7. Ternyata Kita Satu Atap

4 1 0
                                    

Mobil hitam itu berhenti di basement apartemen. Setelah mematikan mesin, Valdi tidak langsung keluar, dia teringat lagi dengan obrolannya bersama sang ayah satu jam lalu.

“Jelasin sama papa kenapa mendadak memutuskan pertunangan? Kamea sampai nangis-nangis kayak gitu! Kalau dia ngadu sama ayahnya, kan Papa juga yang malu!” berondong Wisnu saat Valdi baru mengenyakkan diri di sofa ruang tamu rumah orang tuanya.

Sudah sejak bekerja di D’ Amor, Valdi memilih tinggal terpisah. Jarak dari rumah orang tuanya ke hotel memakan waktu lebih dari satu jam. Hal yang melelahkan jika dia harus pulang pergi tiap hari. Jadi, dia memilih tinggal di apartemen dengan sesekali pulang menjenguk orang tuanya.

Biasanya, jika dia pulang, Valdi akan disambut baik. Dipeluk erat, disuruh makan enak, dan sebagainya. Namun, hari ini sepertinya pengecualian. Wisnu langsung menyidang putranya itu. Jawaban yang diberikan Valdi via telepon kemarin, belum memuaskannya.

Berbeda dengan sang ayah, Desi, ibunya Valdi tidak ikut memberondong dengan pertanyaan. Dia duduk di samping putra sulungnya dalam diam. Menjadi penyimak saja untuk saat ini.

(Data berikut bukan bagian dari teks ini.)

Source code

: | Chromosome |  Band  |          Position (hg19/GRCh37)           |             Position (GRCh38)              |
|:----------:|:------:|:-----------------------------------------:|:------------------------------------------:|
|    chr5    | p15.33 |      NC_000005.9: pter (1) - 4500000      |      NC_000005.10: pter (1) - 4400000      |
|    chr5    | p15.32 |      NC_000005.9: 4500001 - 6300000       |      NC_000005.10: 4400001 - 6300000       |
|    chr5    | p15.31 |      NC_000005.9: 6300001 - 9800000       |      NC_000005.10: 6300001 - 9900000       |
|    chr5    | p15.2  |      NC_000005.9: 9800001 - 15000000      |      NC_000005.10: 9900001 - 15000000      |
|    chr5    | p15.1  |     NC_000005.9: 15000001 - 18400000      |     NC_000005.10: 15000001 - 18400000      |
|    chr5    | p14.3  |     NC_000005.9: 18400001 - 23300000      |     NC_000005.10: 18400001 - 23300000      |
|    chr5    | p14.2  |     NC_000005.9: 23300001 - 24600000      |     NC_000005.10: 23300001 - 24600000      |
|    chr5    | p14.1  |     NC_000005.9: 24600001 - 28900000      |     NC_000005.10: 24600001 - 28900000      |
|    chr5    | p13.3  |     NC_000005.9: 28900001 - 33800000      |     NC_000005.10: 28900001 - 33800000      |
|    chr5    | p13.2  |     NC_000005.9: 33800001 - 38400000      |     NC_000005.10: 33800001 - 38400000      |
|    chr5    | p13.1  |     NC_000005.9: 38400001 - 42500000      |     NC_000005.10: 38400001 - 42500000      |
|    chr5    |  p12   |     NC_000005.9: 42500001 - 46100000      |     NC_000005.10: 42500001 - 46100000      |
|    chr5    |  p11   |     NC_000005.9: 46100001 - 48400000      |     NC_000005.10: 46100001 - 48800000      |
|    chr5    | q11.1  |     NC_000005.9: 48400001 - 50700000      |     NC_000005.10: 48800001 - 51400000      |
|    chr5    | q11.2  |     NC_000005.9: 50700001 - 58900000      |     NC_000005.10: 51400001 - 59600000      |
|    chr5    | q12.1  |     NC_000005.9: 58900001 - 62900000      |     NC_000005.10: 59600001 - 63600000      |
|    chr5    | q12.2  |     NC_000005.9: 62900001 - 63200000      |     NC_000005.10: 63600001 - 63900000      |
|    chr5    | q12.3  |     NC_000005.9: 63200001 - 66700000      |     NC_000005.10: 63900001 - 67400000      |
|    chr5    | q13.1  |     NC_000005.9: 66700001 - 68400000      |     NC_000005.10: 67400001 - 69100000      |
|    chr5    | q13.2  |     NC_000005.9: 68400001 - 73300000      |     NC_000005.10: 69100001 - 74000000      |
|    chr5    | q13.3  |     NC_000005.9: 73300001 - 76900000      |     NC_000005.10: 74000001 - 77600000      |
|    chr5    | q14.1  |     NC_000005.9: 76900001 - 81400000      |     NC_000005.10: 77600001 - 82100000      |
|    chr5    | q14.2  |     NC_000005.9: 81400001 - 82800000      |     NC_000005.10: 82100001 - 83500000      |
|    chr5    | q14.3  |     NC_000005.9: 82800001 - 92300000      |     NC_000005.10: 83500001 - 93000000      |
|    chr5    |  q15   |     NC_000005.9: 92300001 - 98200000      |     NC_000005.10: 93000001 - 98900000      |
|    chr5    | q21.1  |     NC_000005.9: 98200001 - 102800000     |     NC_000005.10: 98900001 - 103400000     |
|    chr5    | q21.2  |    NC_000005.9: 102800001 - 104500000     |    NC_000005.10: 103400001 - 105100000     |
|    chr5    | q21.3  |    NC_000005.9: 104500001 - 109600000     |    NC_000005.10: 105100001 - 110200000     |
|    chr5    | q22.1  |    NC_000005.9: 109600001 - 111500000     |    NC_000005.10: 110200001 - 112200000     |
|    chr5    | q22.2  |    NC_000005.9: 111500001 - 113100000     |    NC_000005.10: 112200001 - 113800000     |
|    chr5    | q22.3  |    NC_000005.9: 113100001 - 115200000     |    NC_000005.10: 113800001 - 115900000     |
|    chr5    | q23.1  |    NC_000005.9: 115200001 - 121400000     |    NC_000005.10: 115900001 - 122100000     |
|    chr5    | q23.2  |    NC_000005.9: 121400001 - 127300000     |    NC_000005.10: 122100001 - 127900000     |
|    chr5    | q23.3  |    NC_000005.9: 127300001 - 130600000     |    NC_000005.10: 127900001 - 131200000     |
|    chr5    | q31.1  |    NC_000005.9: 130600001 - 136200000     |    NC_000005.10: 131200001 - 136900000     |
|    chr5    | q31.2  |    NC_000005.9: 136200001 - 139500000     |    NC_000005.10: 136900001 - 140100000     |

Valdi menatap ayahnya. “Seperti yang aku bilang kemarin, Pa, Ma ....” Dia menoleh pada orang tuanya bergantian. Mencoba memberi penjelasan sehalus mungkin, agar tidak menimbulkan amarah berlebihan. “Kamea tu terlalu bukan tipe Valdi. Semua pandangan hidup kami bertolak belakang. Papa kan tau di model, sementara Valdi gak terlalu suka perempuan yang tubuhnya dipertontonkan kayak gitu.”

“Ya, itu kan resiko kerjaannya, Valdi,” timpal Wisnu.

“Makanya, Pa. Bakal kaya apa keluarga Valdi nanti kalau dia aja gak pernah nurut apa kataku?”

“Mungkin Kamea butuh waktu. Buktinya kemarin dia sampai nangis-nangis gitu. Iya, kan, Ma?” Wisnu minta dukungan istrinya.

“Iya, Nak,” kata Desi, menoleh pada putranya. “Kayaknya dia cinta banget sama kamu. Masa gak nurut sih, nantinya?”

Valdi tersenyum miring. Dia sangsi jika sebesar itu cinta Kamea. Pendekatan mereka selama dua bulan ini bahkan lebih banyak perbedaan pendapatnya. Dia jadi bingung sendiri apa yang menyebabkan Kamea sesedih itu?

“Intinya, Ma. Aku udah gak sreg sama dia. Aku gak suka Kamea.” Valdi menekankan kalimat terakhirnya.

“Kalau gak suka trus siapa yang kamu suka, Valdi? Jangan lupa kamu juga butuh menikah, kami perlu menantu?” tanya ibunya.

“Selain itu ....” Belum sempat Valdi menjawab pertanyaan Desi, Wisnu lebih dulu menambahkan. “Bagaimana kamu akan menjelaskan pada Rama? Jangan sampai menjadikan profesi Kamea sebagai alasan, Val. Itu sama aja kamu ngerendahin orang tuanya.”

Valdi tidak langsung menjawab. Orang yang disuka? Untuk saat ini mungkin Valdi bisa menyebut ketertarikan pada seorang wanita. Belum bisa dipastikan suka atau hanya sebatas penasaran. Tapi tentu dia tidak bisa menjawab demikian di depan orang tuanya. Bisa-bisa Wisnu akan menyuruhnya membuang jauh perasaan itu dan memaksanya tetap bersama Kamea. Itu jelas mimpi buruk.

Maka, yang harus dia lakukan adalah sedikit berbohong. Berbohong sedikit tidak apa-apa, kan?

“Valdi punya alasan,” jawab pemuda itu kemudian. “Valdi memang sedang menyukai orang lain.”

Kesiap kaget segera terdengar dari kedua orang tuanya. “Siapa, Nak? Temen kantor?” tanya ibunya.

“Siapa, Valdi? Kamu yakin dia lebih baik dari Kamea?” todong ayahnya.

Valdi menghela napas. Sejujurnya dia butuh udara segar sekarang. Dia seperti pesakitan yang sedang disidang oleh dua jaksa penuntut sekaligus. Meski orang tua sendiri, tetap saja Valdi butuh memutar otak agar mereka luluh dan mau menerima keputusannya.